Kevin O'Toole/LONDON
THE GROWING COST of passenger-liability claims has begun to raise alarm in insurance markets, following early predictions that 1994 was a record year for airline losses.
The total bill for major hull and liability losses on Western-built passenger jets leapt to more than $1.5 billion in 1994, according to provisional estimates from Airclaims, the London-based loss-adjuster firm.
Concerns centre on the fact that the value of claims has rocketed, despite a relatively average year for the number of aircraft losses and passenger deaths.
The fear is that a worse year could leave the insurance market facing a funding crisis.
Airclaims points out that the number of passenger fatalities at 870 is actually below the average for the 1980s, but the value of claims jumped to their highest for a decade, largely because of a heavy number of expensive fatalities on US and Japanese flights. At around 250 each, they accounted for the bulk of deaths. The liability reserve for the USAir Pittsburgh crash on 8 September is alone being put at around $375 million by insurers.
The number of jet-airliner hull losses were also little above the average and the total was below that for 1993, yet the value of claims rose by 9% on the Airclaims figures.
With the addition of losses for turboprops and CIS-built aircraft, as well as a running rate of $300 million for minor "attritional" losses, Airclaims estimates that the insurance market may face total claims of around $2.2 billion.

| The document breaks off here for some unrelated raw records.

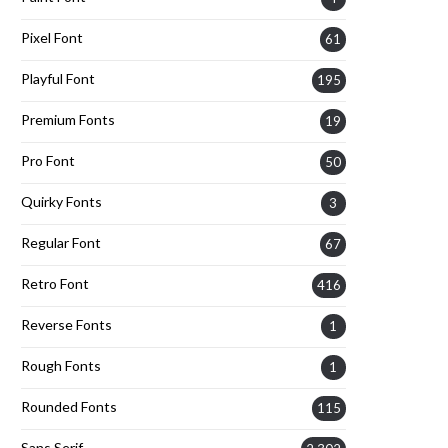
Pixel Font
61
Playful Font
195
Premium Fonts
19
Pro Font
50
Quirky Fonts
3
Regular Font
67
Retro Font
416
Reverse Fonts
1
Rough Fonts
1
Rounded Fonts
115
Sans Serif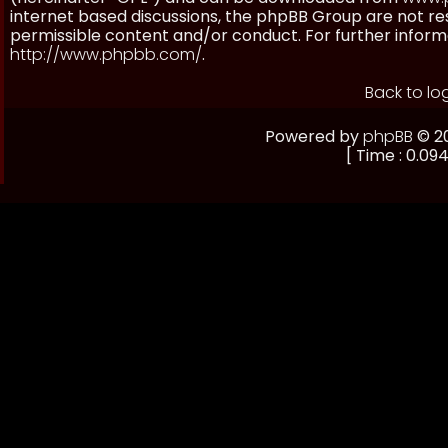
internet based discussions, the phpBB Group are not re
permissible content and/or conduct. For further inform
http://www.phpbb.com/
.
Back to lo
Powered by
phpBB
© 20
[ Time : 0.094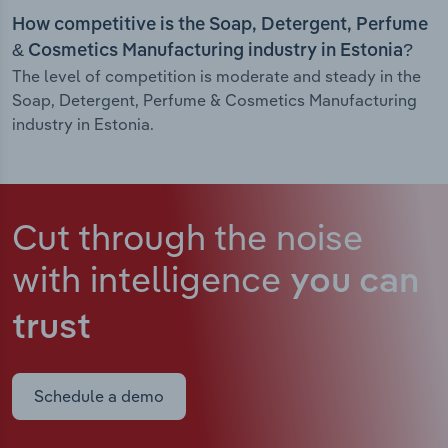
How competitive is the Soap, Detergent, Perfume
& Cosmetics Manufacturing industry in Estonia?
The level of competition is moderate and steady in the
Soap, Detergent, Perfume & Cosmetics Manufacturing
industry in Estonia.
Cut through the noise
with intelligence
you can
trust
Schedule a demo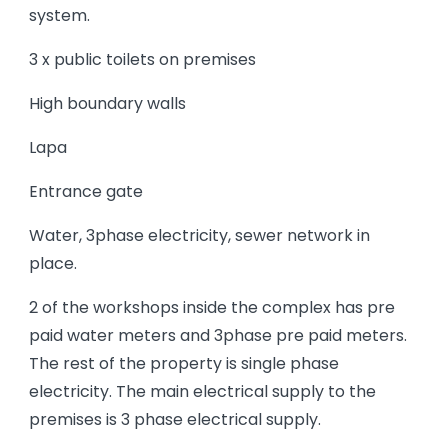
system.
3 x public toilets on premises
High boundary walls
Lapa
Entrance gate
Water, 3phase electricity, sewer network in
place.
2 of the workshops inside the complex has pre
paid water meters and 3phase pre paid meters.
The rest of the property is single phase
electricity. The main electrical supply to the
premises is 3 phase electrical supply.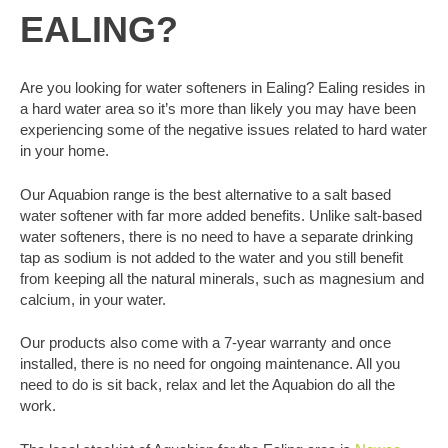
EALING?
Are you looking for water softeners in Ealing? Ealing resides in
a hard water area so it’s more than likely you may have been
experiencing some of the negative issues related to hard water
in your home.
Our Aquabion range is the best alternative to a salt based
water softener with far more added benefits. Unlike salt-based
water softeners, there is no need to have a separate drinking
tap as sodium is not added to the water and you still benefit
from keeping all the natural minerals, such as magnesium and
calcium, in your water.
Our products also come with a 7-year warranty and once
installed, there is no need for ongoing maintenance. All you
need to do is sit back, relax and let the Aquabion do all the
work.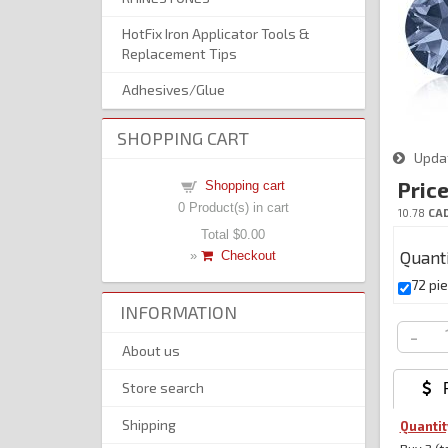
HotFix Iron Applicator Tools &
Replacement Tips
Adhesives/Glue
SHOPPING CART
Upda
Price
Shopping cart
0
Product(s) in cart
10.78
CA
Total
$0.00
Quant
»
Checkout
72 pi
INFORMATION
-
About us
Store search
 P
Shipping
Quantit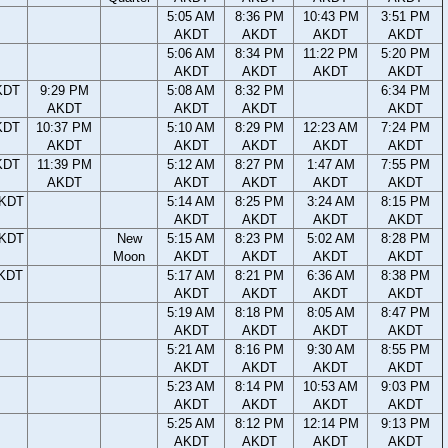
5:05 AM
8:36 PM
10:43 PM
3:51 PM
AKDT
AKDT
AKDT
AKDT
5:06 AM
8:34 PM
11:22 PM
5:20 PM
AKDT
AKDT
AKDT
AKDT
KDT
9:29 PM
5:08 AM
8:32 PM
6:34 PM
AKDT
AKDT
AKDT
AKDT
KDT
10:37 PM
5:10 AM
8:29 PM
12:23 AM
7:24 PM
AKDT
AKDT
AKDT
AKDT
AKDT
KDT
11:39 PM
5:12 AM
8:27 PM
1:47 AM
7:55 PM
AKDT
AKDT
AKDT
AKDT
AKDT
AKDT
5:14 AM
8:25 PM
3:24 AM
8:15 PM
AKDT
AKDT
AKDT
AKDT
AKDT
New
5:15 AM
8:23 PM
5:02 AM
8:28 PM
Moon
AKDT
AKDT
AKDT
AKDT
AKDT
5:17 AM
8:21 PM
6:36 AM
8:38 PM
AKDT
AKDT
AKDT
AKDT
5:19 AM
8:18 PM
8:05 AM
8:47 PM
AKDT
AKDT
AKDT
AKDT
5:21 AM
8:16 PM
9:30 AM
8:55 PM
AKDT
AKDT
AKDT
AKDT
5:23 AM
8:14 PM
10:53 AM
9:03 PM
AKDT
AKDT
AKDT
AKDT
5:25 AM
8:12 PM
12:14 PM
9:13 PM
AKDT
AKDT
AKDT
AKDT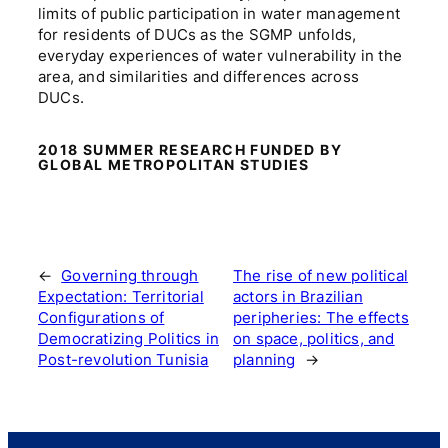
limits of public participation in water management
for residents of DUCs as the SGMP unfolds,
everyday experiences of water vulnerability in the
area, and similarities and differences across
DUCs.
2018 SUMMER RESEARCH FUNDED BY
GLOBAL METROPOLITAN STUDIES
←
Governing through
The rise of new political
Expectation: Territorial
actors in Brazilian
Configurations of
peripheries: The effects
Democratizing Politics in
on space, politics, and
Post-revolution Tunisia
planning
→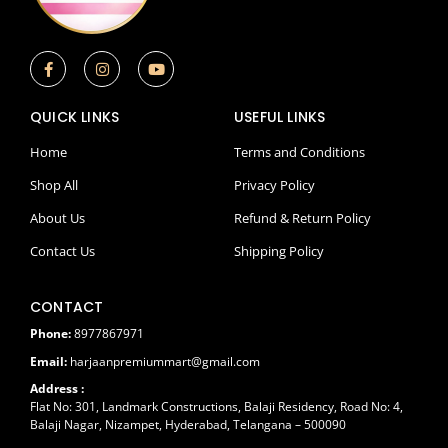
F
I
Y
a
n
o
c
s
u
e
t
t
QUICK LINKS
USEFUL LINKS
b
a
u
o
g
b
o
r
e
Home
Terms and Conditions
k
a
-
m
Shop All
Privacy Policy
f
About Us
Refund & Return Policy
Contact Us
Shipping Policy
CONTACT
Phone:
8977867971
Email:
harjaanpremiummart@gmail.com
Address :
Flat No: 301, Landmark Constructions, Balaji Residency, Road No: 4,
Balaji Nagar, Nizampet, Hyderabad, Telangana – 500090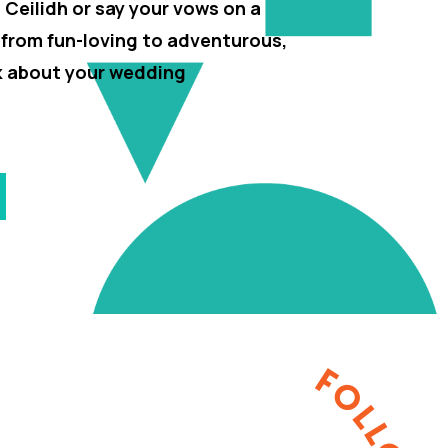
h Ceilidh or say your vows on a
 from fun-loving to adventurous,
lk about your wedding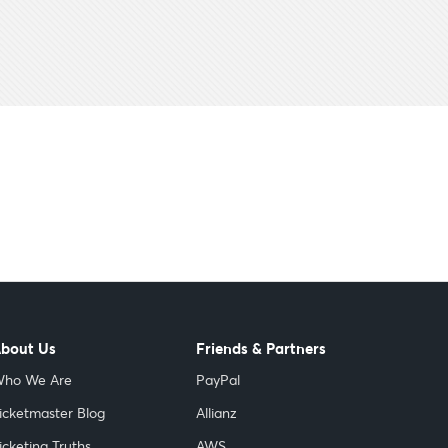
bout Us
Friends & Partners
ho We Are
PayPal
icketmaster Blog
Allianz
icketing Truths
AWS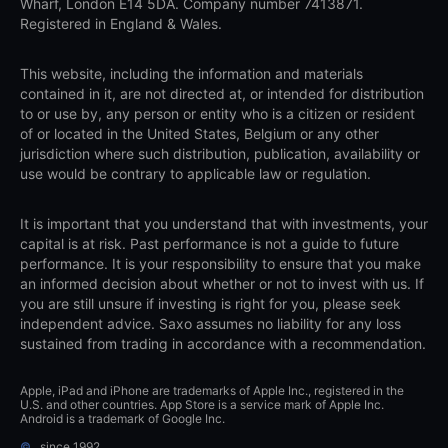
Wharf, London E14 5DA. Company number 7413871.
Registered in England & Wales.
This website, including the information and materials
contained in it, are not directed at, or intended for distribution
to or use by, any person or entity who is a citizen or resident
of or located in the United States, Belgium or any other
jurisdiction where such distribution, publication, availability or
use would be contrary to applicable law or regulation.
It is important that you understand that with investments, your
capital is at risk. Past performance is not a guide to future
performance. It is your responsibility to ensure that you make
an informed decision about whether or not to invest with us. If
you are still unsure if investing is right for you, please seek
independent advice. Saxo assumes no liability for any loss
sustained from trading in accordance with a recommendation.
Apple, iPad and iPhone are trademarks of Apple Inc., registered in the
U.S. and other countries. App Store is a service mark of Apple Inc.
Android is a trademark of Google Inc.
©
since 1992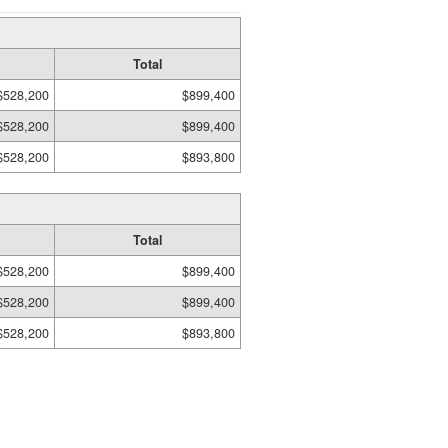
Total
$528,200
$899,400
$528,200
$899,400
$528,200
$893,800
Total
$528,200
$899,400
$528,200
$899,400
$528,200
$893,800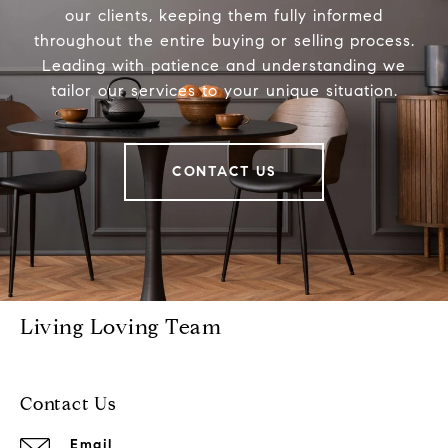
our clients, keeping them fully informed
throughout the entire buying or selling process.
Leading with patience and understanding we
tailor our services to your unique situation.
CONTACT US
Living Loving Team
Contact Us
Email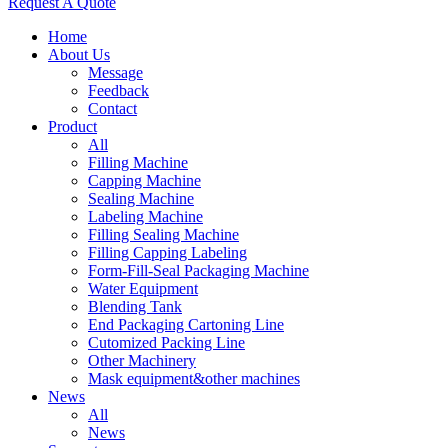
Request A Quote
Home
About Us
Message
Feedback
Contact
Product
All
Filling Machine
Capping Machine
Sealing Machine
Labeling Machine
Filling Sealing Machine
Filling Capping Labeling
Form-Fill-Seal Packaging Machine
Water Equipment
Blending Tank
End Packaging Cartoning Line
Cutomized Packing Line
Other Machinery
Mask equipment&other machines
News
All
News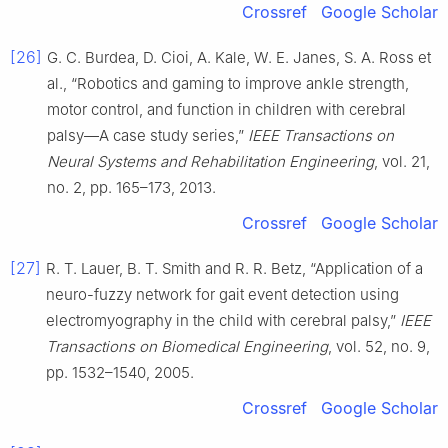
Crossref
Google Scholar
[26]
G. C. Burdea, D. Cioi, A. Kale, W. E. Janes, S. A. Ross et
al., “Robotics and gaming to improve ankle strength,
motor control, and function in children with cerebral
palsy—A case study series,”
IEEE Transactions on
Neural Systems and Rehabilitation Engineering
, vol. 21,
no. 2, pp. 165–173, 2013.
Crossref
Google Scholar
[27]
R. T. Lauer, B. T. Smith and R. R. Betz, “Application of a
neuro-fuzzy network for gait event detection using
electromyography in the child with cerebral palsy,”
IEEE
Transactions on Biomedical Engineering
, vol. 52, no. 9,
pp. 1532–1540, 2005.
Crossref
Google Scholar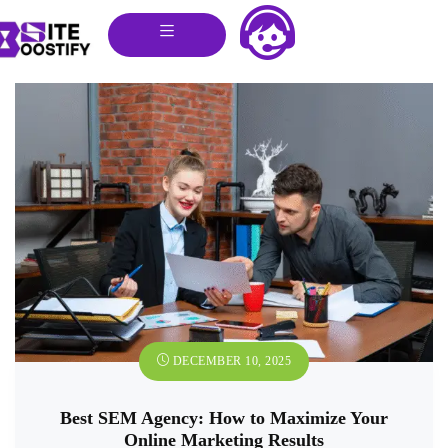
DECEMBER 10, 2025
Best SEM Agency: How to Maximize Your
Online Marketing Results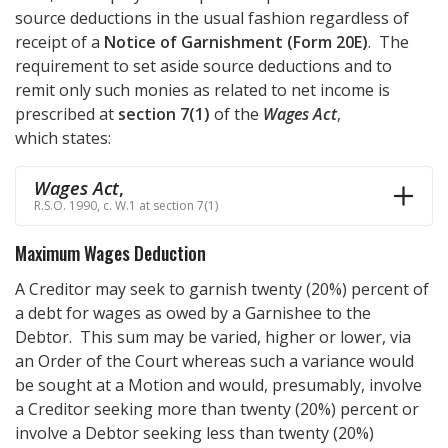
source deductions in the usual fashion regardless of
receipt of a
Notice of Garnishment (Form 20E)
. The
requirement to set aside source deductions and to
remit only such monies as related to net income is
prescribed at
section 7(1)
of the
Wages Act
,
which states:
Wages Act
,
R.S.O. 1990, c. W.1 at section 7(1)
Maximum Wages Deduction
A Creditor may seek to garnish twenty (20%) percent of
a debt for wages as owed by a Garnishee to the
Debtor. This sum may be varied, higher or lower, via
an Order of the Court whereas such a variance would
be sought at a Motion and would, presumably, involve
a Creditor seeking more than twenty (20%) percent or
involve a Debtor seeking less than twenty (20%)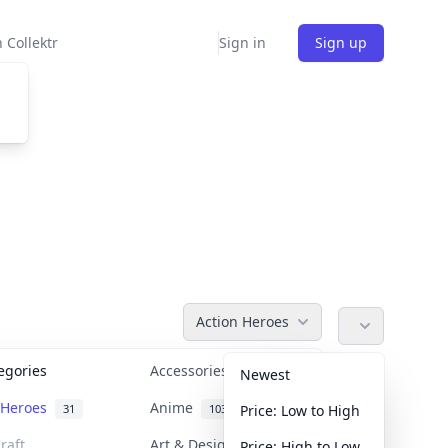
 Collektr
Sign in
Sign up
Action Heroes
tegories
Accessories
36
Newest
n Heroes
Anime
31
103
Price: Low to High
raft
Art & Designer Toys
Price: High to Low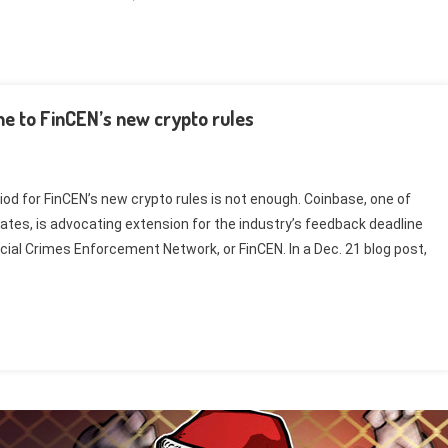
e to FinCEN’s new crypto rules
d for FinCEN’s new crypto rules is not enough. Coinbase, one of
ates, is advocating extension for the industry’s feedback deadline
cial Crimes Enforcement Network, or FinCEN. In a Dec. 21 blog post,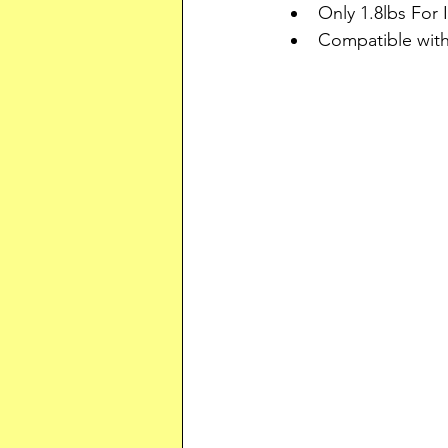
Only 1.8lbs For I
Compatible wi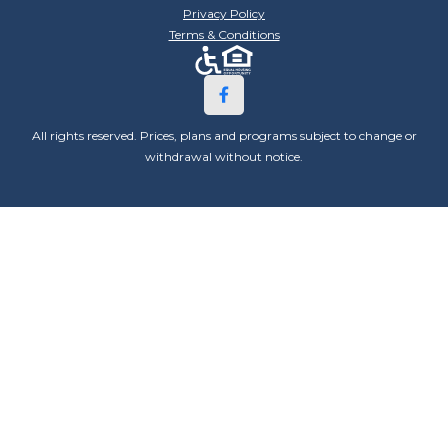
Privacy Policy
Terms & Conditions
All rights reserved. Prices, plans and programs subject to change or
withdrawal without notice.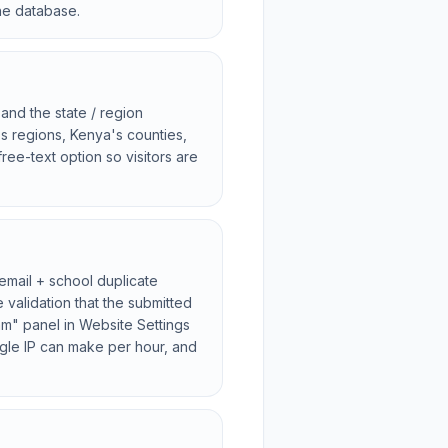
the database.
and the state / region
s regions, Kenya's counties,
ree-text option so visitors are
 email + school duplicate
validation that the submitted
pam" panel in Website Settings
ngle IP can make per hour, and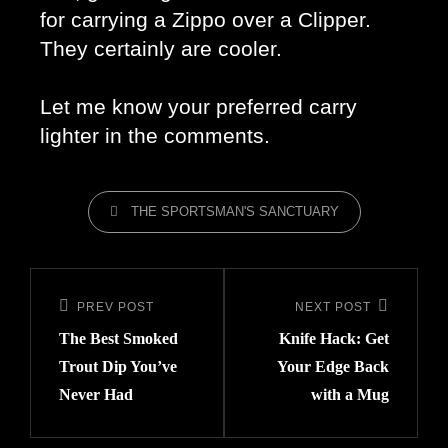
for carrying a Zippo over a Clipper. 
They certainly are cooler. 
Let me know your preferred carry 
lighter in the comments. 
THE SPORTSMAN'S SANCTUARY
PREV POST
NEXT POST
The Best Smoked
Knife Hack: Get
Trout Dip You’ve
Your Edge Back
Never Had
with a Mug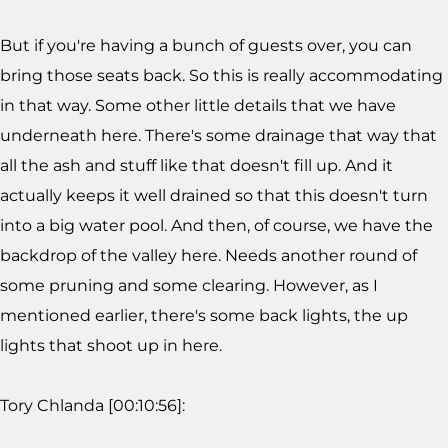
But if you're having a bunch of guests over, you can
bring those seats back. So this is really accommodating
in that way. Some other little details that we have
underneath here. There's some drainage that way that
all the ash and stuff like that doesn't fill up. And it
actually keeps it well drained so that this doesn't turn
into a big water pool. And then, of course, we have the
backdrop of the valley here. Needs another round of
some pruning and some clearing. However, as I
mentioned earlier, there's some back lights, the up
lights that shoot up in here.
Tory Chlanda [00:10:56]: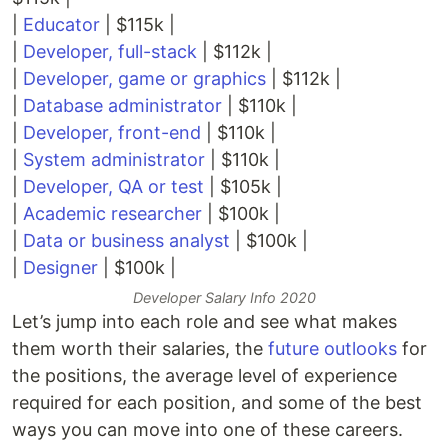
|
Educator
| $115k |
|
Developer, full-stack
| $112k |
|
Developer, game or graphics
| $112k |
|
Database administrator
| $110k |
|
Developer, front-end
| $110k |
|
System administrator
| $110k |
|
Developer, QA or test
| $105k |
|
Academic researcher
| $100k |
|
Data or business analyst
| $100k |
|
Designer
| $100k |
Developer Salary Info 2020
Let’s jump into each role and see what makes
them worth their salaries, the
future outlooks
for
the positions, the average level of experience
required for each position, and some of the best
ways you can move into one of these careers.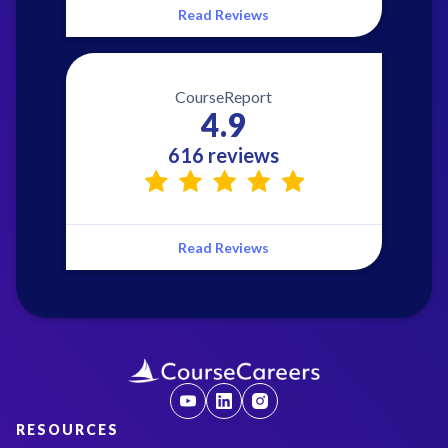
Read Reviews
CourseReport
4.9
616 reviews
Read Reviews
RESOURCES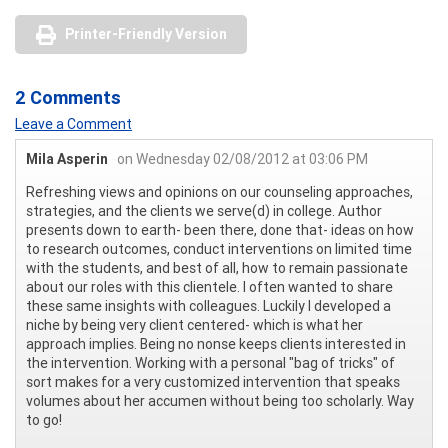
Printer-Friendly Version
2 Comments
Leave a Comment
Mila Asperin
on Wednesday 02/08/2012 at 03:06 PM
Refreshing views and opinions on our counseling approaches,
strategies, and the clients we serve(d) in college. Author
presents down to earth- been there, done that- ideas on how
to research outcomes, conduct interventions on limited time
with the students, and best of all, how to remain passionate
about our roles with this clientele. I often wanted to share
these same insights with colleagues. Luckily I developed a
niche by being very client centered- which is what her
approach implies. Being no nonse keeps clients interested in
the intervention. Working with a personal "bag of tricks" of
sort makes for a very customized intervention that speaks
volumes about her accumen without being too scholarly. Way
to go!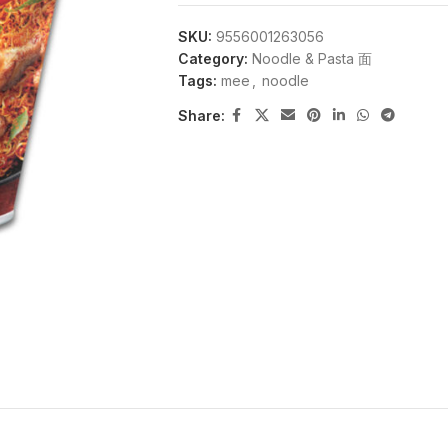
SKU:
9556001263056
Category:
Noodle & Pasta 面
Tags:
mee
,
noodle
Share: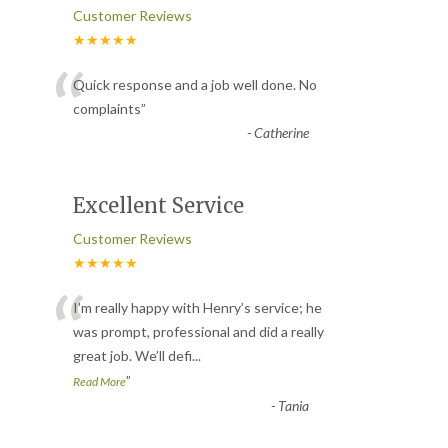
Customer Reviews
★★★★★
“
Quick response and a job well done. No
complaints
”
-
Catherine
Excellent Service
Customer Reviews
★★★★★
“
I’m really happy with Henry’s service; he
was prompt, professional and did a really
great job. We’ll defi
...
”
Read More
-
Tania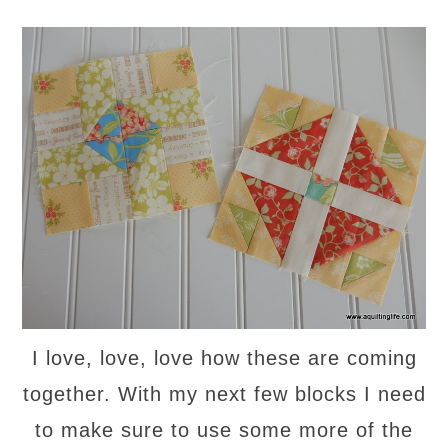
I love, love, love how these are coming
together. With my next few blocks I need
to make sure to use some more of the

On a crude calculation, the premium income for 1994 was only $1.3 billion, so leaving underwriters with a heavy deficit and the prospect of a hike in insurance rates.
Leading insurance broker Willis Corroon suggests that rates rose only modestly in the latest October round of renewals, but warns that the market is likely to tighten in 1995. That will depend not only on the scale of losses, but on the volume of underwriting capacity in the market. The level has been running comfortably at around 200%, but competition is likely to contract following the 1994-loss figures.